Дома нам велели сразу идти спать. Даже не дали почистить зубы, это в первый раз! Родители закрылись в кухне, но мы слышали из нашей комнаты, как они кричали. Агата испугалась, она не выносит, когда кричат. А я больше боялась, что они разведутся. Так было с родителями Марго, и теперь она видит своего папу только на каникулах, и у нее есть полубрат (не помню, как правильно говорить). Я хочу, чтобы у меня остался папа и только одна сестра, спасибо.

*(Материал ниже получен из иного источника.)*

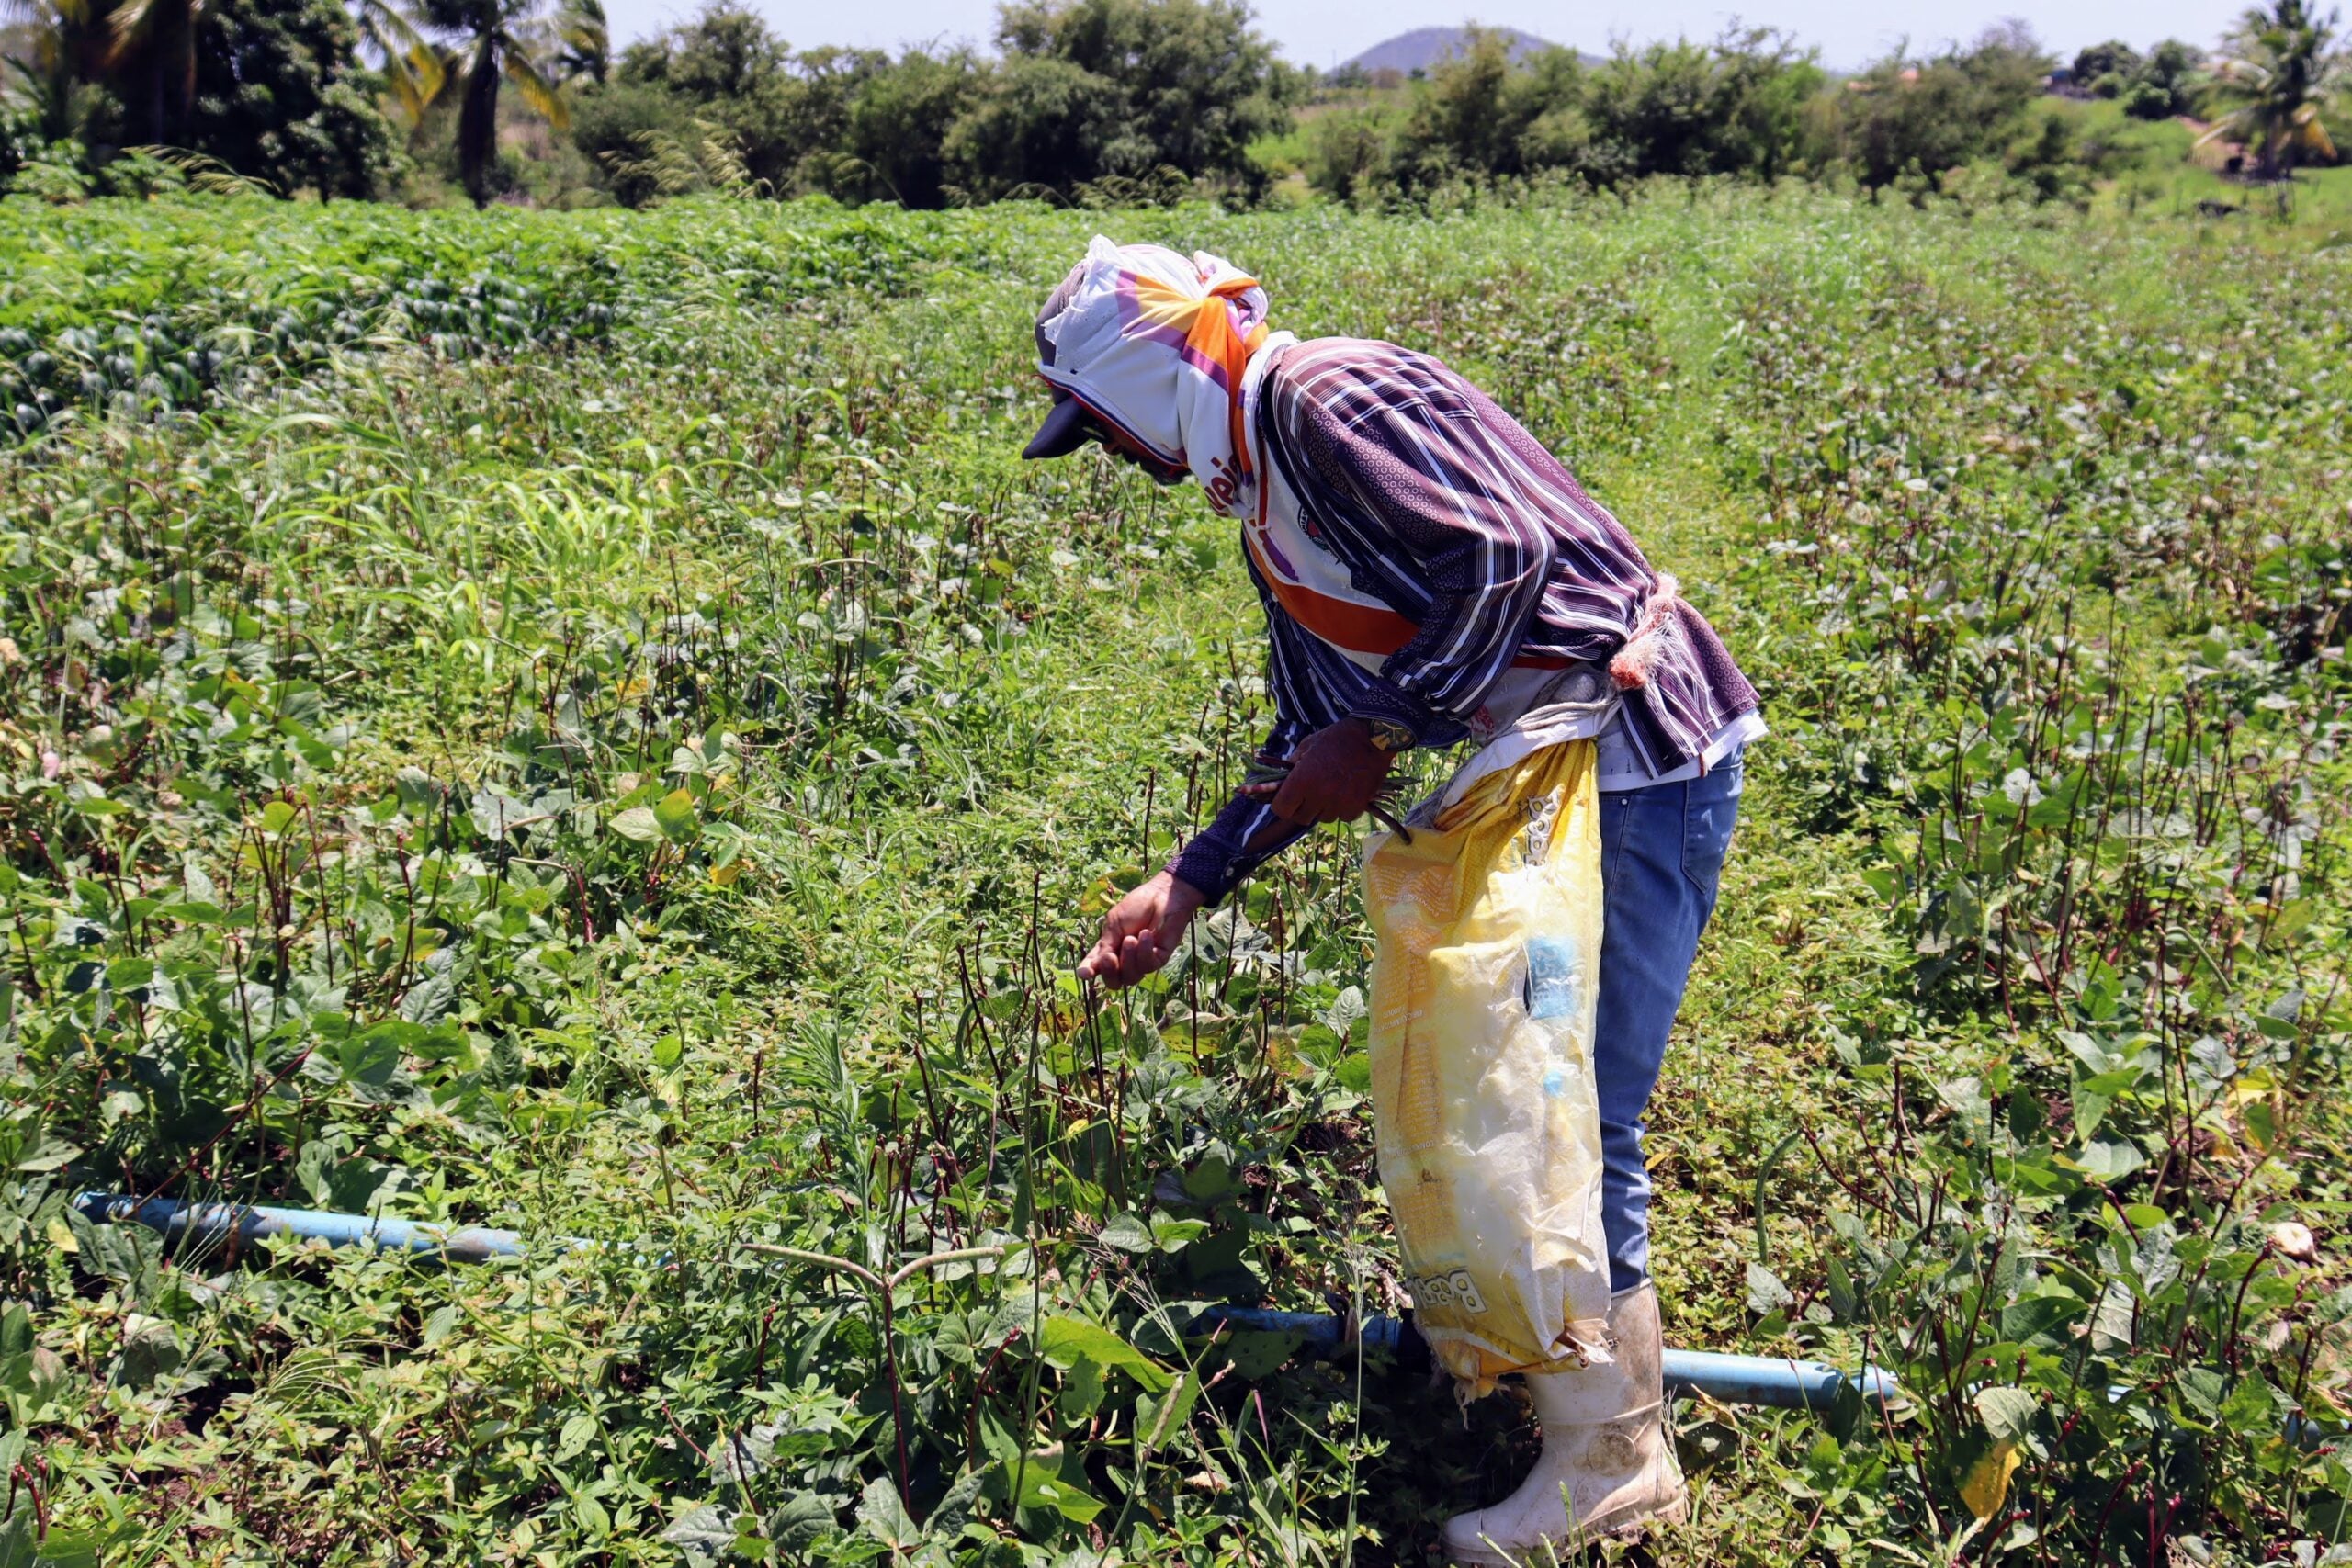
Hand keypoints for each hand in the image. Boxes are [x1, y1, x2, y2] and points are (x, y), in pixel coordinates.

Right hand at [1078, 870, 1204, 988]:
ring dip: (1128, 958)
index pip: (1096, 967)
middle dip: (1109, 972)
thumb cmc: (1137, 906)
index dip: (1088, 972)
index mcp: (1109, 949)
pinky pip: (1148, 966)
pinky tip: (1146, 934)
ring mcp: (1142, 962)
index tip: (1085, 972)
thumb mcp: (1114, 924)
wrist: (1162, 895)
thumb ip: (1105, 946)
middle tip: (1109, 957)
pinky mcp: (1159, 959)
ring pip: (1130, 977)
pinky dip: (1144, 951)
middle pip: (1114, 982)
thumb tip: (1090, 969)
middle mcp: (1124, 960)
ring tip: (1131, 938)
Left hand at [1243, 719, 1395, 827]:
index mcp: (1302, 780)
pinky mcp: (1357, 807)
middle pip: (1301, 818)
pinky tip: (1346, 792)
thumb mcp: (1308, 745)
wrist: (1372, 737)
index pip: (1281, 810)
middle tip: (1309, 795)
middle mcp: (1318, 795)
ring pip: (1323, 818)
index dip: (1282, 805)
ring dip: (1324, 808)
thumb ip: (1292, 764)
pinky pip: (1343, 817)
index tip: (1288, 799)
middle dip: (1302, 808)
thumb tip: (1281, 781)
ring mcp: (1338, 803)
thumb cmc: (1336, 738)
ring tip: (1331, 789)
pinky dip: (1343, 808)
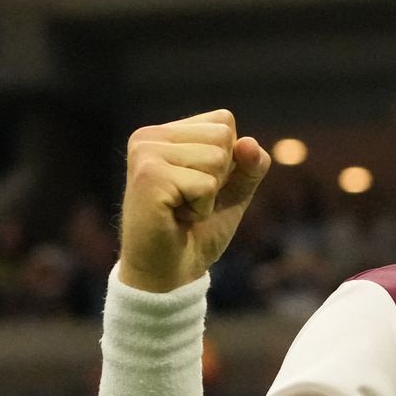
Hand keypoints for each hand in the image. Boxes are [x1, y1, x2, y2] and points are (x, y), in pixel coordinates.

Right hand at [117, 109, 270, 292]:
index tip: (199, 187)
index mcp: (164, 133)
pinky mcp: (149, 177)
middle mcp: (149, 137)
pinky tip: (176, 219)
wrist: (168, 274)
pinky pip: (206, 184)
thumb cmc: (197, 231)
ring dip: (209, 195)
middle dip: (220, 177)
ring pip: (217, 158)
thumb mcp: (234, 192)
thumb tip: (248, 142)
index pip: (224, 121)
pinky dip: (201, 209)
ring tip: (182, 210)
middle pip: (223, 136)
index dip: (228, 161)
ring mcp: (145, 154)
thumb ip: (249, 164)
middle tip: (189, 201)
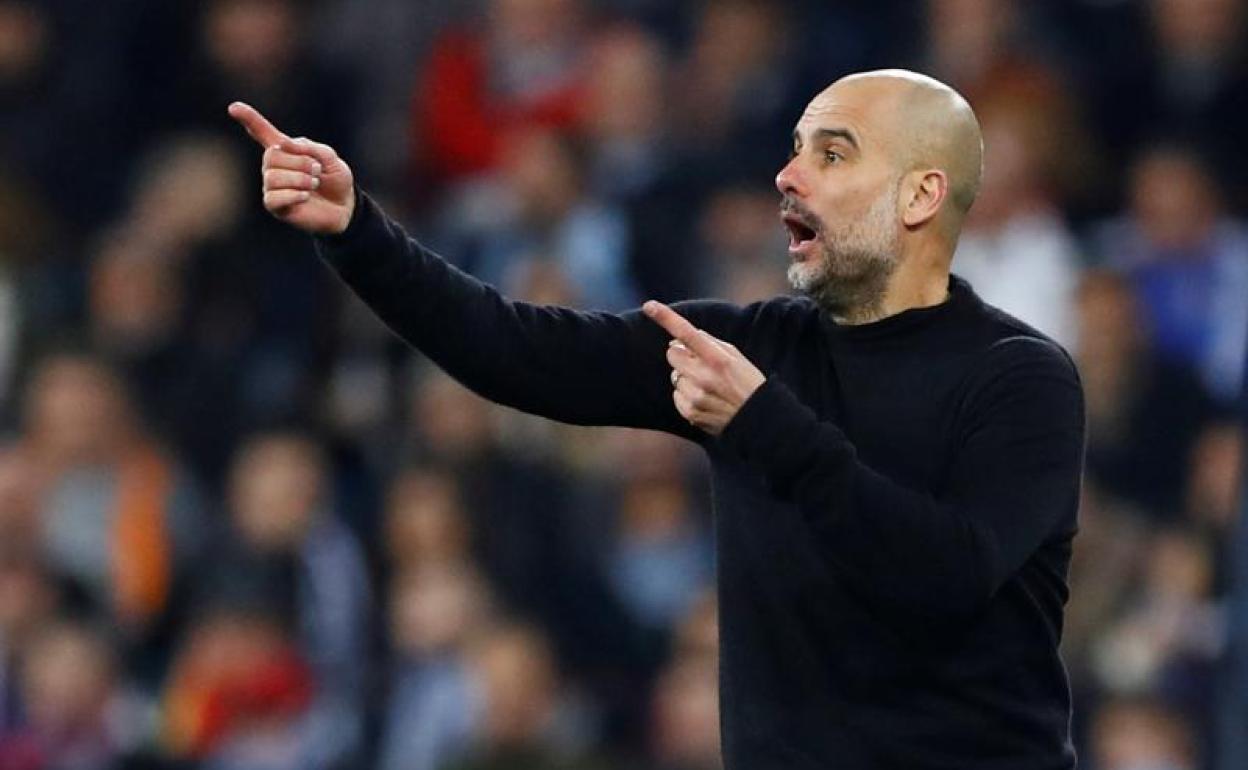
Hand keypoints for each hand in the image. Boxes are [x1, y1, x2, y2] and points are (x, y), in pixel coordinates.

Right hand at [227, 101, 354, 234]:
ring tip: (314, 183)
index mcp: (286, 150)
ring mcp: (273, 187)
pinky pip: (273, 198)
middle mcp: (274, 167)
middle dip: (299, 162)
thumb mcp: (329, 157)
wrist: (344, 206)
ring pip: (272, 177)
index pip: (263, 133)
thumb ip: (309, 148)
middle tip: (317, 170)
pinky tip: (305, 196)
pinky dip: (294, 195)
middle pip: (271, 155)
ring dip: (300, 179)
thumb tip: (284, 145)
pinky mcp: (276, 207)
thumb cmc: (335, 179)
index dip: (250, 119)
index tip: (234, 107)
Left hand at [643, 301, 765, 435]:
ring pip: (674, 376)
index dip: (666, 318)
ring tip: (707, 386)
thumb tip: (683, 338)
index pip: (687, 333)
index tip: (650, 306)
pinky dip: (685, 395)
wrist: (758, 420)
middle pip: (672, 354)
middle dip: (681, 355)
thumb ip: (711, 344)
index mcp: (718, 359)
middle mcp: (704, 377)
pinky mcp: (690, 412)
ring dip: (686, 377)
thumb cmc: (749, 384)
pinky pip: (675, 395)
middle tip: (698, 363)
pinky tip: (704, 398)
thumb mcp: (737, 358)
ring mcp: (695, 396)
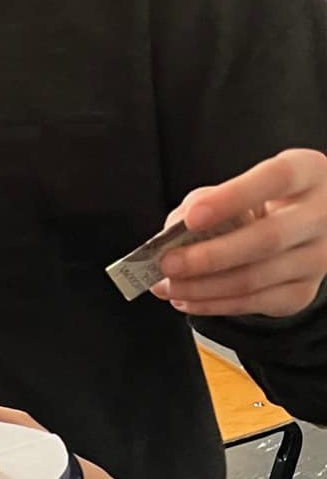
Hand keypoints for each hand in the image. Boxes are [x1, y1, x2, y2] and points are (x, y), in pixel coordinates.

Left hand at [156, 151, 326, 317]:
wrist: (304, 228)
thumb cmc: (264, 200)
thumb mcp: (244, 184)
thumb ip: (207, 199)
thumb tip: (173, 232)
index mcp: (308, 173)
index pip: (276, 180)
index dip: (233, 198)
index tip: (192, 217)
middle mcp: (321, 216)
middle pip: (268, 240)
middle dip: (209, 257)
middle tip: (167, 263)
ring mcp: (316, 258)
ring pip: (255, 279)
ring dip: (202, 287)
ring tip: (167, 286)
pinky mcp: (302, 291)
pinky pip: (253, 303)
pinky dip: (212, 304)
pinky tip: (186, 299)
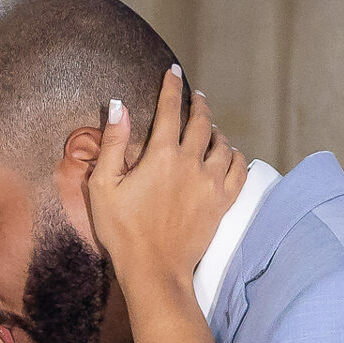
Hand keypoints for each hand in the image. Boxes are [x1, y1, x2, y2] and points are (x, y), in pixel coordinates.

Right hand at [88, 65, 247, 292]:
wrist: (154, 270)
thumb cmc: (122, 231)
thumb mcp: (103, 186)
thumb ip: (112, 143)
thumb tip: (118, 106)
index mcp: (161, 155)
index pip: (170, 109)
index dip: (172, 87)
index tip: (174, 72)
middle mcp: (191, 164)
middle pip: (203, 122)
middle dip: (199, 104)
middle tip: (196, 96)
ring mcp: (211, 184)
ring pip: (224, 145)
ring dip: (218, 131)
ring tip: (212, 128)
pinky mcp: (222, 204)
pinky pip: (240, 171)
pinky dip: (237, 157)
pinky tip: (231, 155)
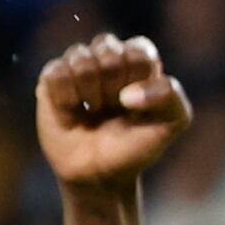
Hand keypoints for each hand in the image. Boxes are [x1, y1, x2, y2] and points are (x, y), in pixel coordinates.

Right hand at [36, 33, 192, 190]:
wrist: (100, 174)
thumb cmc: (137, 144)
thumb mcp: (172, 122)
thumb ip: (171, 96)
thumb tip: (128, 94)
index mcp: (139, 59)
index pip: (139, 51)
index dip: (138, 81)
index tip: (137, 106)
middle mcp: (108, 55)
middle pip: (108, 50)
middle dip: (113, 87)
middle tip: (114, 109)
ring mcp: (78, 64)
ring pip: (80, 59)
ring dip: (90, 94)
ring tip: (94, 111)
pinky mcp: (52, 77)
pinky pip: (57, 73)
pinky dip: (66, 99)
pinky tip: (72, 112)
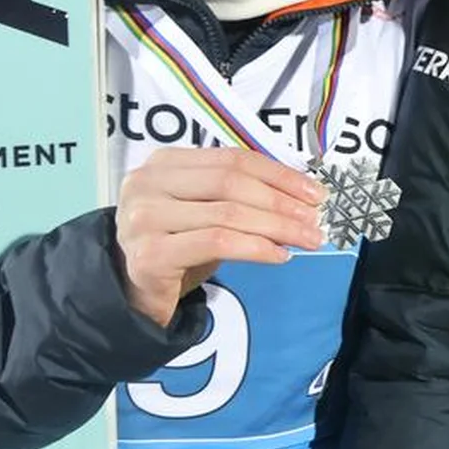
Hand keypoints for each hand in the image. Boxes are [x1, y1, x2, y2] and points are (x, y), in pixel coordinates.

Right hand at [112, 147, 324, 328]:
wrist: (134, 289)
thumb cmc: (177, 243)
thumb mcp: (206, 208)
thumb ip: (241, 193)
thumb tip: (302, 196)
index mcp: (164, 162)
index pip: (233, 159)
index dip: (279, 174)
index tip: (314, 192)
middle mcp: (148, 183)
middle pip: (231, 183)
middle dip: (282, 201)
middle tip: (315, 219)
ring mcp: (144, 218)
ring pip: (228, 214)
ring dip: (278, 227)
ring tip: (307, 239)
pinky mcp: (150, 254)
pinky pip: (217, 244)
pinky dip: (257, 248)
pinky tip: (279, 255)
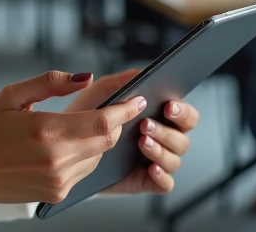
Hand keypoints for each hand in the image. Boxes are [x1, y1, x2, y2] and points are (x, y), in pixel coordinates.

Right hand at [0, 71, 146, 204]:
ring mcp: (58, 180)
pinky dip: (87, 154)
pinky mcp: (57, 193)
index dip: (124, 110)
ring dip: (101, 138)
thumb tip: (86, 77)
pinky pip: (85, 171)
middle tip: (125, 106)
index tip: (137, 98)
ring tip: (96, 122)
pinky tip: (74, 143)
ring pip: (98, 155)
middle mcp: (56, 159)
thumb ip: (51, 83)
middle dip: (117, 122)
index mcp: (45, 130)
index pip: (101, 121)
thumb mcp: (11, 95)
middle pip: (106, 139)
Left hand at [64, 70, 200, 195]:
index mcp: (159, 116)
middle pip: (183, 138)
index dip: (183, 111)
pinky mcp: (146, 180)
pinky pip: (165, 184)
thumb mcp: (103, 92)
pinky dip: (162, 176)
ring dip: (160, 150)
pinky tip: (151, 167)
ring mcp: (156, 160)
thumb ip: (123, 80)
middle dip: (167, 131)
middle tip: (145, 124)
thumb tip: (142, 72)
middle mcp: (163, 139)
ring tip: (141, 142)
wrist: (68, 143)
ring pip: (175, 159)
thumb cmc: (89, 114)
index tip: (168, 106)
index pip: (186, 114)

Мы услышали, как хлопнула дверь, Агата расплакалась и залезла ко мне в кровать. Я стала читать ей «Великолепную пятерку»[3], чтобы она не слышала криков и отвлеклась, но все в конце концов закончилось и Агата уснула. Она ужасно вертелась, я уверена, что у нее шило в попе, – так говорит папа. В какой-то момент я проснулась от чего-то во рту, это оказалась ее нога.

Когда я встала, ставни были еще закрыты. Я заглянула в комнату папы и мамы, они оба были там.

Сейчас5 августаЭмма

17:12

Я и забыла, что вода в Атлантике такая холодная. В муниципальном бассейне тоже не особо теплая, но там хотя бы не немеют пальцы на ногах. Я ходила туда с утра по вторникам, после того как отводила детей в детский сад, – раз в неделю, к такому соглашению после ожесточенного торга пришли мои материнский комплекс вины и потребность во времени для себя. Один час. Такое окошко я себе позволила, включая душ и укладку.

– Иди же, давай, вода – чудо!

Агата хочет обрызгать меня, но что-то в моем взгляде ее останавливает. Волны высокие, они разбиваются у самого берега и наползают на песок, окатывая веселых купальщиков пеной. Водяная пыль щекочет мне нос. Такой океан я любила. Бурный, кипучий, непредсказуемый. Он открывается не каждому, его надо заслужить. Этому нас совсем маленькими научила Мима. Каждый год в начале лета она водила нас в клуб серфинга на уроки океанической грамотности. Мы узнали, как и почему происходят приливы и отливы, как образуются волны, течения, водовороты и шор брейки[4]. Ребенком я испытала шок, увидев тело, которое вытащили из воды спасатели. Вокруг собралась толпа, пока они делали утопленнику массаж сердца. В конце концов за ним прилетел вертолет. Папа велел мне не смотреть, но любопытство пересилило, и потом это бесцветное тело без лица еще долго снилось мне по ночам. В моих кошмарах океан глотал меня и выплевывал мое безжизненное тело на песок. Уроки серфинга помогли мне приручить океан, а потом и полюбить его. На стену своей комнаты в трехкомнатной квартире, где мы жили в Ангулеме, я первого января вешала календарь, который мама покупала у почтальона, и зачеркивала каждый прошедший день, считая, сколько осталось до летних каникул, когда наконец вернутся прекрасные дни. С Мимой, сестрой, беззаботностью и океаном.

– Ты почти вошла! – подбадривает меня Агата.

Я с трудом продвигаюсь в ледяной воде, сантиметр за сантиметром. Сестра уже окунулась: она намочила себе шею и сразу нырнула. Она так увлеченно подбадривает меня, что не замечает вздымающейся за ее спиной волны.

– Давай, Эмма! Давай, Эмма! – скандирует она, и тут волна захлестывает ее с головой и отшвыривает к берегу вместе с катящейся пеной. Я так смеюсь, что не успеваю нырнуть сама, волна увлекает и меня, мотает во все стороны, и я с достоинством приземляюсь на песок: ноги задраны к небу, одна грудь пытается выбраться из лифчика. Я ищу глазами Агату и вижу, как она неподалеку поднимается с грацией устрицы.

– Нам явно уже не пятнадцать лет! – смеется она. – Мой купальник чуть не сделал мне колоноскопию.